Arthur Smith

Personal information
- Full name: Arthur Smith
- Born: c. 1880 Gloucestershire, England
- Died: 17 December 1946 (aged 66)

Playing information

Rugby union
Club
| Years | Team | Pld | T | G | FG | P |
| ≤1905–≤05 | Yorkley RFC |  |  |  |  |  |
| ≤1905–05 | Cinderford R.F.C. |  |  |  |  |  |
|  | Total | 0 | 0 | 0 | 0 | 0 |

Rugby league
- Position: Forward
Club
| Years | Team | Pld | T | G | FG | P |
| 1905–14 | Oldham | 247 | 21 |  |  | 63 |
| 1914–≥14 | Halifax |  |  |  |  |  |
|  | Total | 247 | 21 | 0 | 0 | 63 |
Representative
| Years | Team | Pld | T | G | FG | P |
| 1906–09 | England | 6 | 0 | 0 | 0 | 0 |
| 1908–09 | Great Britain | 6 | 0 | 0 | 0 | 0 |
| 190? | Lancashire |  | 0 | 0 | 0 | 0 |
- Source:

= Arthur Smith (rugby) =

GB & England international rugby league footballer (died 1946)

'Mad' Arthur Smith (c. 1880 – 17 December 1946) was an English rugby union and professional rugby league footballer who played in the 1900s and 1910s. He played club level rugby union (RU) for Yorkley RFC and Cinderford R.F.C., and representative level rugby league (RL) for Great Britain and England, and at club level for Oldham and Halifax, as a forward.
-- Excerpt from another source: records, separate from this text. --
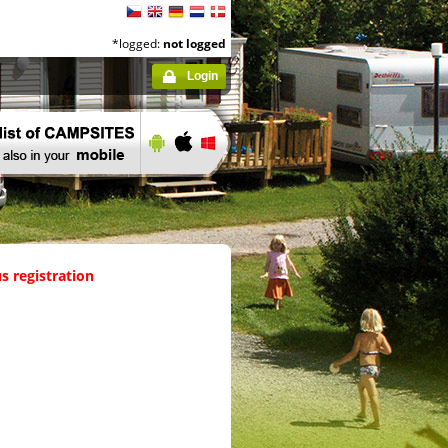
*logged:
not logged
Login
s registration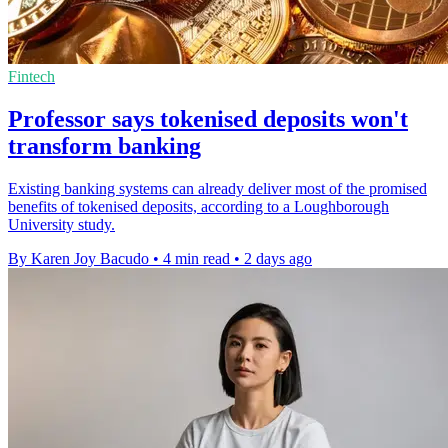
Fintech
Professor says tokenised deposits won't
transform banking
Existing banking systems can already deliver most of the promised
benefits of tokenised deposits, according to a Loughborough
University study.
By Karen Joy Bacudo
•
4 min read
•
2 days ago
He served in the First World War and was wounded by a German bullet.

==Playing career==

===International honours===
Arthur Smith won caps for England (RL) while at Oldham in 1906 against Other Nationalities, in 1908 against New Zealand, and Wales, in 1909 against Australia (3 matches), and won caps for Great Britain (RL) while at Oldham in 1908 against New Zealand (3 matches), and in 1908–09 against Australia (3 matches).

===Championship final appearances===
Arthur Smith played as a forward in Oldham's 3–7 defeat by Wigan in the Championship Final during the 1908–09 season at The Willows, Salford on Saturday 1 May 1909.

===Challenge Cup Final appearances===
Arthur Smith played as a forward in Oldham's 3–17 defeat by Warrington in the 1907 Challenge Cup Final during the 1906–07 season at Wheater's Field, Broughton, Salford on Saturday 27 April 1907 in front of a crowd of 18,500, and played as a forward in the 5–8 defeat by Dewsbury in the 1912 Challenge Cup Final during the 1911–12 season at Headingley, Leeds on Saturday 27 April 1912 in front of a crowd of 16,000.

===County Cup Final appearances===
Arthur Smith played as a forward in Oldham's 9–10 defeat by Wigan in the 1908 Lancashire Cup Final during the 1908–09 season at Wheater's Field, Broughton, Salford on Saturday 19 December 1908.

==Nickname==
Smith's sobriquet of 'Mad' was due to his forceful and enthusiastic style of play.